Practice item. Set the material below down again exactly, with no pictures.
● ● ● ● ●
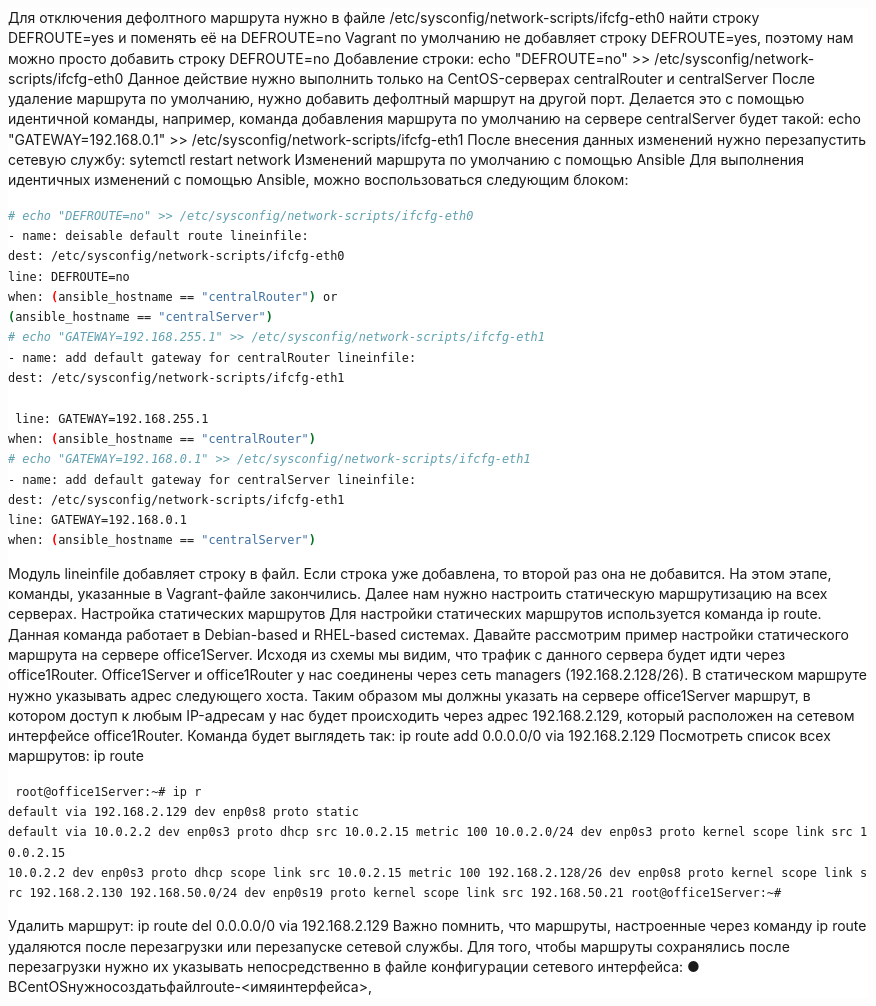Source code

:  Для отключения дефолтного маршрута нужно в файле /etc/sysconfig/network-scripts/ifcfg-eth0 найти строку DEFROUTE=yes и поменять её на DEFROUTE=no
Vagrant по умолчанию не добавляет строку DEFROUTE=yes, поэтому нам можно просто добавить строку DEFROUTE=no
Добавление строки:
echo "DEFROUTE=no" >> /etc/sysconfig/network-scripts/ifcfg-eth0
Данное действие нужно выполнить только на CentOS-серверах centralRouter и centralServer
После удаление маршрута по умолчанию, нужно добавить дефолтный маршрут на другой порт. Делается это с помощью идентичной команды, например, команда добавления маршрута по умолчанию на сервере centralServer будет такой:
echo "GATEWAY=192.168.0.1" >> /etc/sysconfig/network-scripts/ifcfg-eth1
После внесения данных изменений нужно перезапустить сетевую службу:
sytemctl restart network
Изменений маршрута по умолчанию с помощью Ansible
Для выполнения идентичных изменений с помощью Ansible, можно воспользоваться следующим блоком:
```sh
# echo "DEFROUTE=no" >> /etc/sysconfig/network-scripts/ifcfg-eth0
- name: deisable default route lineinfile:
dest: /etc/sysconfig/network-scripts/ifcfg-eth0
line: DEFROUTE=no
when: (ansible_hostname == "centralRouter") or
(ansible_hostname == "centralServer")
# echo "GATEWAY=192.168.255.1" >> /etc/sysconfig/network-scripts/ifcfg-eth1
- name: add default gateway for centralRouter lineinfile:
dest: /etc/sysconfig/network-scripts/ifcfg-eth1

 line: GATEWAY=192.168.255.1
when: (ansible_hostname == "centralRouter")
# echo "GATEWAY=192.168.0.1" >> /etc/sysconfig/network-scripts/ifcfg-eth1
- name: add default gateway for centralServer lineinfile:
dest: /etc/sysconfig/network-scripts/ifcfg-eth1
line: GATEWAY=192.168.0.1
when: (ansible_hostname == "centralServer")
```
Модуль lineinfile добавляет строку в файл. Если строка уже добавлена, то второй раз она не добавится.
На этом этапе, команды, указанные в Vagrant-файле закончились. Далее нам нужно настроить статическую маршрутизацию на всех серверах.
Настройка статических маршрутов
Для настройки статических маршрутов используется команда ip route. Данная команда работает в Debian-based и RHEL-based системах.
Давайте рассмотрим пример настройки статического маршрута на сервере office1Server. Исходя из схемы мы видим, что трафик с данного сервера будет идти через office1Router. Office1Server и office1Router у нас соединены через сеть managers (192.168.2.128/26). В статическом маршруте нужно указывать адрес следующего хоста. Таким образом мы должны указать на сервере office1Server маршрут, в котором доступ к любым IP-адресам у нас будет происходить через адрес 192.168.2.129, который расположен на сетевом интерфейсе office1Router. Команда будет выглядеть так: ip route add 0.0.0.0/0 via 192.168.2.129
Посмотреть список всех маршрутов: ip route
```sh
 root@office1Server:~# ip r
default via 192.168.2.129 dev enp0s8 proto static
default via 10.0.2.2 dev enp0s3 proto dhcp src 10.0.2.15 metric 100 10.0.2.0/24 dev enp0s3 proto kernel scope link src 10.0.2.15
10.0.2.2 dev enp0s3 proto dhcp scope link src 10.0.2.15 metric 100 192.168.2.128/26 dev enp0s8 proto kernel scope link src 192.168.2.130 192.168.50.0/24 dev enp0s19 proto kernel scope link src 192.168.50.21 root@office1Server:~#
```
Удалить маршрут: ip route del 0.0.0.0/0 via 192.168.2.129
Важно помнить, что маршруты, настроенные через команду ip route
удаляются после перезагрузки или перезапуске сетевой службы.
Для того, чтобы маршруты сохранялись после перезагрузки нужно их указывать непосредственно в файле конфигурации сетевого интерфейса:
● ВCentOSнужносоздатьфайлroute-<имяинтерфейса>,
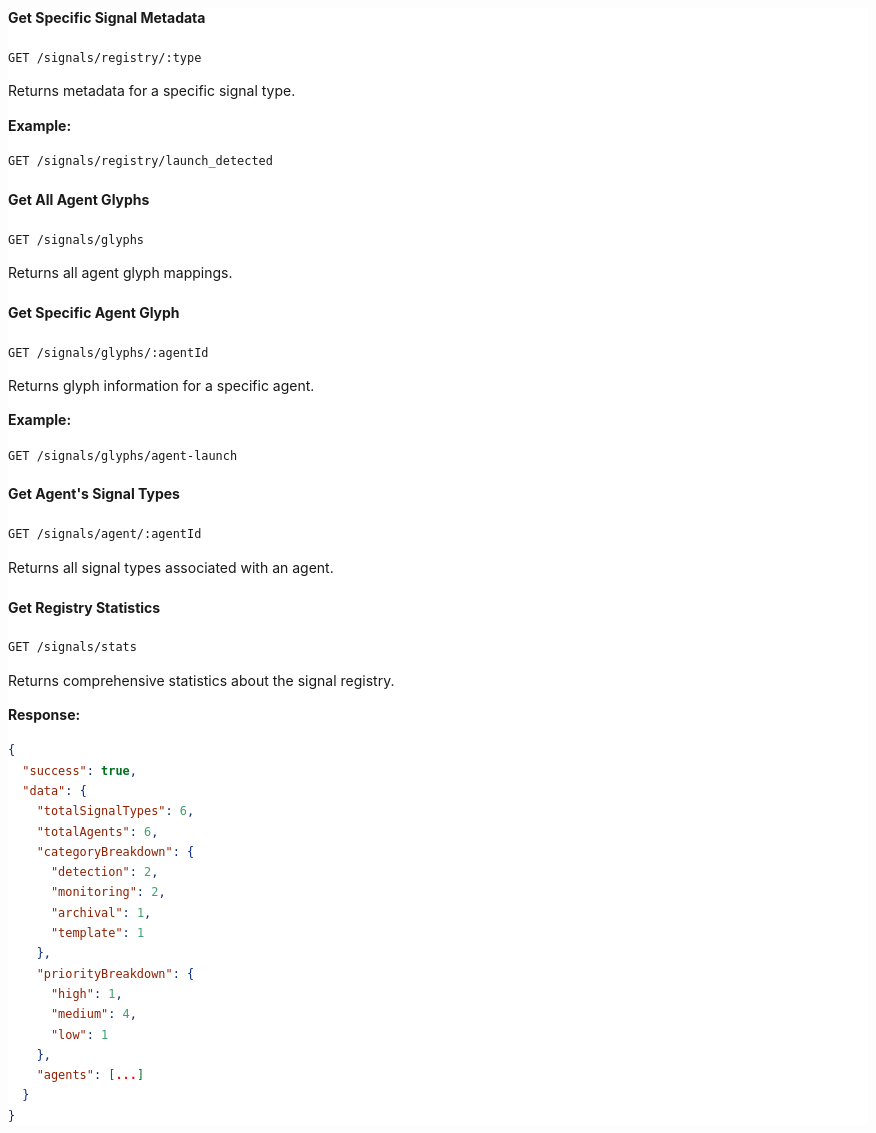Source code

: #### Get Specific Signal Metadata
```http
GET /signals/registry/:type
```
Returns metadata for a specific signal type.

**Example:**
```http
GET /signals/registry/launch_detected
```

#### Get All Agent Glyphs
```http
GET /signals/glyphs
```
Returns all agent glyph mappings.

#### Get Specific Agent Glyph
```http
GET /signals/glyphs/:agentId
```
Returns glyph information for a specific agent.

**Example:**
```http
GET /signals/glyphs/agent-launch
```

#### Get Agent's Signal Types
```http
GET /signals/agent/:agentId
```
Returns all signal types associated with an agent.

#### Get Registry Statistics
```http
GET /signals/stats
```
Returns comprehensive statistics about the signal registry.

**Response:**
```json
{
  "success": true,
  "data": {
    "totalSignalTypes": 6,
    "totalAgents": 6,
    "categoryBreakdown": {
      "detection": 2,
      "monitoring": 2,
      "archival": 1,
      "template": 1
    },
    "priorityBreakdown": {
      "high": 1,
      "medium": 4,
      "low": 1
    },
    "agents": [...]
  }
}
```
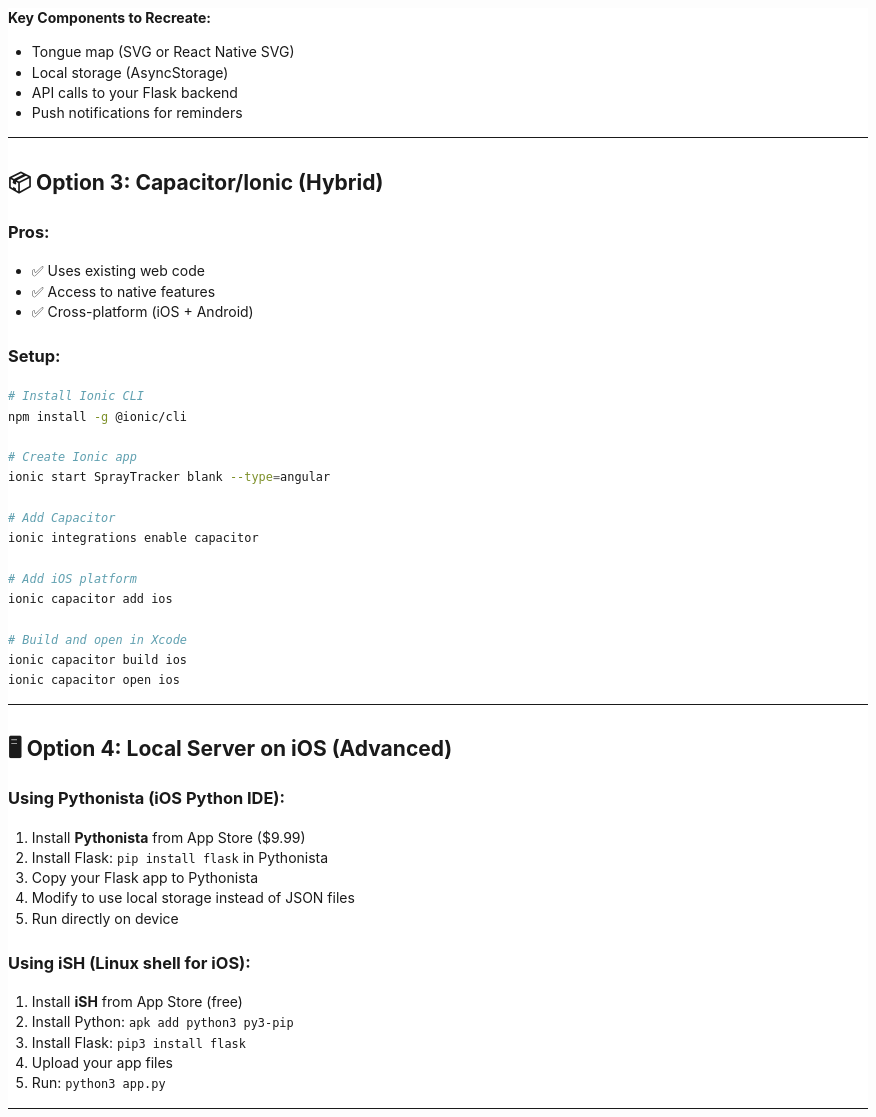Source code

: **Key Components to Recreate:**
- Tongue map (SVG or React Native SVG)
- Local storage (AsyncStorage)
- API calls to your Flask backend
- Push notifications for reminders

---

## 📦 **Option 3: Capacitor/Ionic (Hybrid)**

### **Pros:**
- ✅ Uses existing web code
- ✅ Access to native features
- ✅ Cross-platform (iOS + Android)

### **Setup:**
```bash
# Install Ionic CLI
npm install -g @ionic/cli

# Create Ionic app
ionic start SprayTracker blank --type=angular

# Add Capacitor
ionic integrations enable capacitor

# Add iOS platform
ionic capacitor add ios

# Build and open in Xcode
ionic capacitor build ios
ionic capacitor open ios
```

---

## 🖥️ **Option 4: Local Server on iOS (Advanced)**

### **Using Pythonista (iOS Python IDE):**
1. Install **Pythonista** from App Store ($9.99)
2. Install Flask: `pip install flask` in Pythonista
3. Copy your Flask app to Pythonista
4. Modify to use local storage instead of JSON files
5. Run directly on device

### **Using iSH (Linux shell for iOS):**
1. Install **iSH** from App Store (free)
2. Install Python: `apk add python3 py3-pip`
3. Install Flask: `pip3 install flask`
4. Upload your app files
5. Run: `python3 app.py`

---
● ● ● ● ●
#### SOLUTION
Source code

:  Для отключения дефолтного маршрута нужно в файле /etc/sysconfig/network-scripts/ifcfg-eth0 найти строку DEFROUTE=yes и поменять её на DEFROUTE=no
Vagrant по умолчанию не добавляет строку DEFROUTE=yes, поэтому нам можно просто добавить строку DEFROUTE=no
Добавление строки:
echo "DEFROUTE=no" >> /etc/sysconfig/network-scripts/ifcfg-eth0
Данное действие нужно выполнить только на CentOS-серверах centralRouter и centralServer
После удаление маршрута по умолчанию, нужно добавить дефолтный маршрут на другой порт. Делается это с помощью идентичной команды, например, команда добавления маршрута по умолчанию на сервере centralServer будет такой:
echo "GATEWAY=192.168.0.1" >> /etc/sysconfig/network-scripts/ifcfg-eth1
После внесения данных изменений нужно перезапустить сетевую службу:
sytemctl restart network
Изменений маршрута по умолчанию с помощью Ansible
Для выполнения идентичных изменений с помощью Ansible, можно воспользоваться следующим блоком:
```sh
# echo "DEFROUTE=no" >> /etc/sysconfig/network-scripts/ifcfg-eth0
- name: deisable default route lineinfile:
dest: /etc/sysconfig/network-scripts/ifcfg-eth0
line: DEFROUTE=no
when: (ansible_hostname == "centralRouter") or
(ansible_hostname == "centralServer")
# echo "GATEWAY=192.168.255.1" >> /etc/sysconfig/network-scripts/ifcfg-eth1
- name: add default gateway for centralRouter lineinfile:
dest: /etc/sysconfig/network-scripts/ifcfg-eth1

 line: GATEWAY=192.168.255.1
when: (ansible_hostname == "centralRouter")
# echo "GATEWAY=192.168.0.1" >> /etc/sysconfig/network-scripts/ifcfg-eth1
- name: add default gateway for centralServer lineinfile:
dest: /etc/sysconfig/network-scripts/ifcfg-eth1
line: GATEWAY=192.168.0.1
when: (ansible_hostname == "centralServer")
```
Модуль lineinfile добавляет строку в файл. Если строка уже добавлена, то второй раз она не добавится.
На этом этапе, команды, указанные в Vagrant-файле закончились. Далее нам нужно настроить статическую маршрутизацию на всех серверах.
Настройка статических маршрутов
Для настройки статических маршрутов используется команда ip route. Данная команда работает в Debian-based и RHEL-based системах.
Давайте рассмотрим пример настройки статического маршрута на сервере office1Server. Исходя из схемы мы видим, что трафик с данного сервера будет идти через office1Router. Office1Server и office1Router у нас соединены через сеть managers (192.168.2.128/26). В статическом маршруте нужно указывать адрес следующего хоста. Таким образом мы должны указать на сервере office1Server маршрут, в котором доступ к любым IP-адресам у нас будет происходить через адрес 192.168.2.129, который расположен на сетевом интерфейсе office1Router. Команда будет выглядеть так: ip route add 0.0.0.0/0 via 192.168.2.129
Посмотреть список всех маршрутов: ip route
```sh
 root@office1Server:~# ip r
default via 192.168.2.129 dev enp0s8 proto static
default via 10.0.2.2 dev enp0s3 proto dhcp src 10.0.2.15 metric 100 10.0.2.0/24 dev enp0s3 proto kernel scope link src 10.0.2.15
10.0.2.2 dev enp0s3 proto dhcp scope link src 10.0.2.15 metric 100 192.168.2.128/26 dev enp0s8 proto kernel scope link src 192.168.2.130 192.168.50.0/24 dev enp0s19 proto kernel scope link src 192.168.50.21 root@office1Server:~#
```
Удалить маршрут: ip route del 0.0.0.0/0 via 192.168.2.129
Важно помнить, что маршруты, настроенные через команду ip route
удаляются после перезагрузки или перезапуске сетевой службы.
Для того, чтобы маршруты сохранялись после перезагрузки нужно их указывать непосредственно в файле конфигурации сетевого интерфейса:
● ВCentOSнужносоздатьфайлroute-<имяинтерфейса>,
Source code

: #### Get Specific Signal Metadata
```http
GET /signals/registry/:type
```
Returns metadata for a specific signal type.

**Example:**
```http
GET /signals/registry/launch_detected
```

#### Get All Agent Glyphs
```http
GET /signals/glyphs
```
Returns all agent glyph mappings.

#### Get Specific Agent Glyph
```http
GET /signals/glyphs/:agentId
```
Returns glyph information for a specific agent.

**Example:**
```http
GET /signals/glyphs/agent-launch
```

#### Get Agent's Signal Types
```http
GET /signals/agent/:agentId
```
Returns all signal types associated with an agent.

#### Get Registry Statistics
```http
GET /signals/stats
```
Returns comprehensive statistics about the signal registry.

**Response:**
```json
{
  "success": true,
  "data": {
    "totalSignalTypes": 6,
    "totalAgents": 6,
    "categoryBreakdown": {
      "detection": 2,
      "monitoring": 2,
      "archival": 1,
      "template": 1
    },
    "priorityBreakdown": {
      "high": 1,
      "medium": 4,
      "low": 1
    },
    "agents": [...]
  }
}
```
Source code

: **Key Components to Recreate:**
- Tongue map (SVG or React Native SVG)
- Local storage (AsyncStorage)
- API calls to your Flask backend
- Push notifications for reminders

---

## 📦 **Option 3: Capacitor/Ionic (Hybrid)**

### **Pros:**
- ✅ Uses existing web code
- ✅ Access to native features
- ✅ Cross-platform (iOS + Android)

### **Setup:**
```bash
# Install Ionic CLI
npm install -g @ionic/cli

# Create Ionic app
ionic start SprayTracker blank --type=angular

# Add Capacitor
ionic integrations enable capacitor

# Add iOS platform
ionic capacitor add ios

# Build and open in Xcode
ionic capacitor build ios
ionic capacitor open ios
```

---

## 🖥️ **Option 4: Local Server on iOS (Advanced)**

### **Using Pythonista (iOS Python IDE):**
1. Install **Pythonista** from App Store ($9.99)
2. Install Flask: `pip install flask` in Pythonista
3. Copy your Flask app to Pythonista
4. Modify to use local storage instead of JSON files
5. Run directly on device

### **Using iSH (Linux shell for iOS):**
1. Install **iSH** from App Store (free)
2. Install Python: `apk add python3 py3-pip`
3. Install Flask: `pip3 install flask`
4. Upload your app files
5. Run: `python3 app.py`

---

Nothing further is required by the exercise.